At most N maps per multimap index.
...Block these, or alternately, issue a warning in the Studio when these conditions are detected.
Fixed link for out-of-control transformer: http://bit.ly/1CPEK4t
Murphy's law of software development: Your users will always find way to do whatever you don't want them to do, and they will do it.
Even if there are no customer's names here, they probably read your blog and now know that you poke fun at them. A pretty unprofessional post.
@Judah - WOW!!!! That's just crazy. Reading through it a little I can see salon, fence, green house, etc... Was he trying to model some simulation game?
I don't know what a BORETUM is though...
@Ted
No, at some point we all need to learn. Especially the "you're doing it wrong" lessons need to be learned.
This post has no naming and shaming in it, and there will always be customers that do wrong things, and they need to know that.
You can either treat your customers like princess and let them live in their ignorance or be as open as possible to them even if they might not like it. I prefer the second option (even as a customer).
@Catalin
Or we could treat them with some respect. The "Hey, look at all this stupid", which is exactly the tone of this post is pretty poor form.
Micha, Can you point to "a customer" that was named here? This is a post that is meant to point out uncommon mistakes and have people be aware of them. And the intention was to follow April 1st spirit.
As for allowing those errors. We support 32 bits, and we are running great with normal document sizes. With 70 MB documents, that is a bit hard, but we can't just disallow it. In particular, placing limits, even very high ones, lead to users really upset with us. See the complaints about paging limits in RavenDB.
Users sometimes have good reasons to do strange things, and it isn't nice to put limits there. You might actually have a good reason for a very big index, and if you are willing to accept the price, why not?
Judah, We really considered this, yes. But it is a problem, for several reasons. Adding limitations after the fact is a breaking change, so that require a major version upgrade. But users that run into those limitations are usually quite upset, see what happened with paging.

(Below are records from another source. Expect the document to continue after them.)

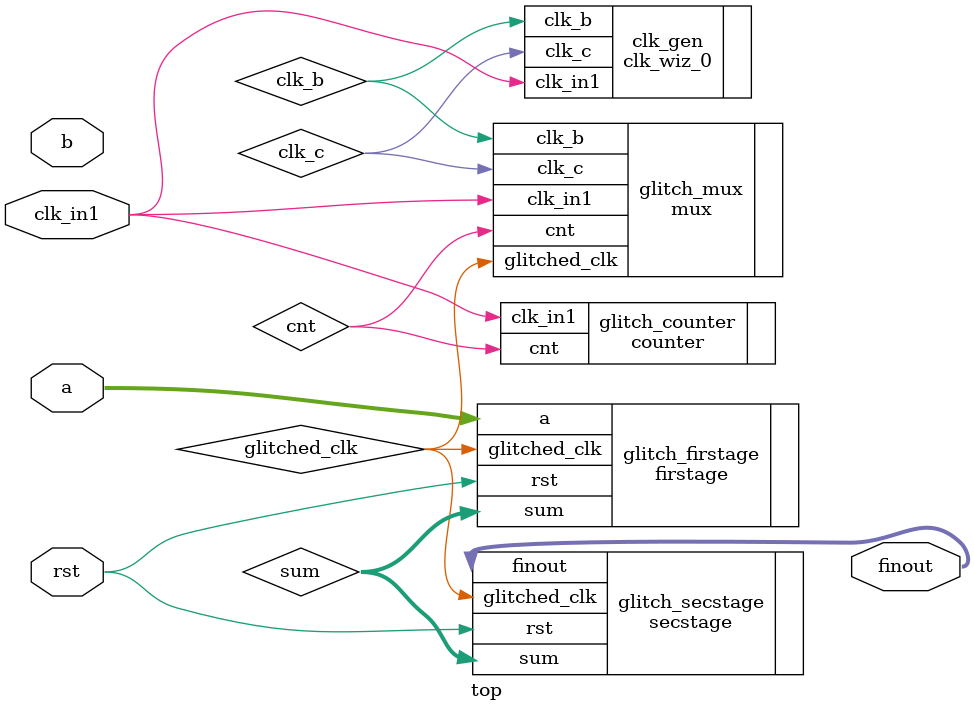
<source format=sv>
`timescale 1ns / 1ps

module top (
    input logic clk_in1,      // Main system clock (FPGA clock)
    input logic rst, 
    input logic [3:0] a,
    input logic [3:0] b,         // Reset button
    output logic [4:0] finout// LED output
);

   
    logic clk_b, clk_c;  // Clock wizard outputs
    logic cnt;           // Counter output for glitch control
    logic glitched_clk;  // Glitch-injected clock signal
    logic [4:0] sum;
  
    clk_wiz_0 clk_gen (
        .clk_b(clk_b),
        .clk_c(clk_c),
        .clk_in1(clk_in1)
        //.reset(rst)
    );

  
    counter glitch_counter (
        .clk_in1(clk_in1),
        .cnt(cnt)
    );


    mux glitch_mux (
        .clk_b(clk_b),
        .clk_c(clk_c),
        .cnt(cnt),
        .clk_in1(clk_in1),
        .glitched_clk(glitched_clk)
    );

  
    firstage glitch_firstage(
        
        .glitched_clk(glitched_clk),
        .rst(rst),
        .a(a),
       //.b(b),
        .sum(sum)
    );

 secstage glitch_secstage(
        
        .glitched_clk(glitched_clk),
        .rst(rst),
        .sum(sum),
       //.b(b),
        .finout(finout)
    );
endmodule


</source>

Rather than limits, perhaps warnings in the studio dashboard with explanations.
"This is an unusual number of indexes. Most systems would have between...."
I'm with Kijana, inform and provide insight. This is similar to how resharper notices potential problems and has "why is resharper suggesting this" with a link to their documentation.
Even as a very experienced developer i repeatedly find myself looking at resharper's hinting over "implicitly captured closure". I repeatedly interrogate this for how imperative it is to really understand and think through the implications of where it is, rather than just assume.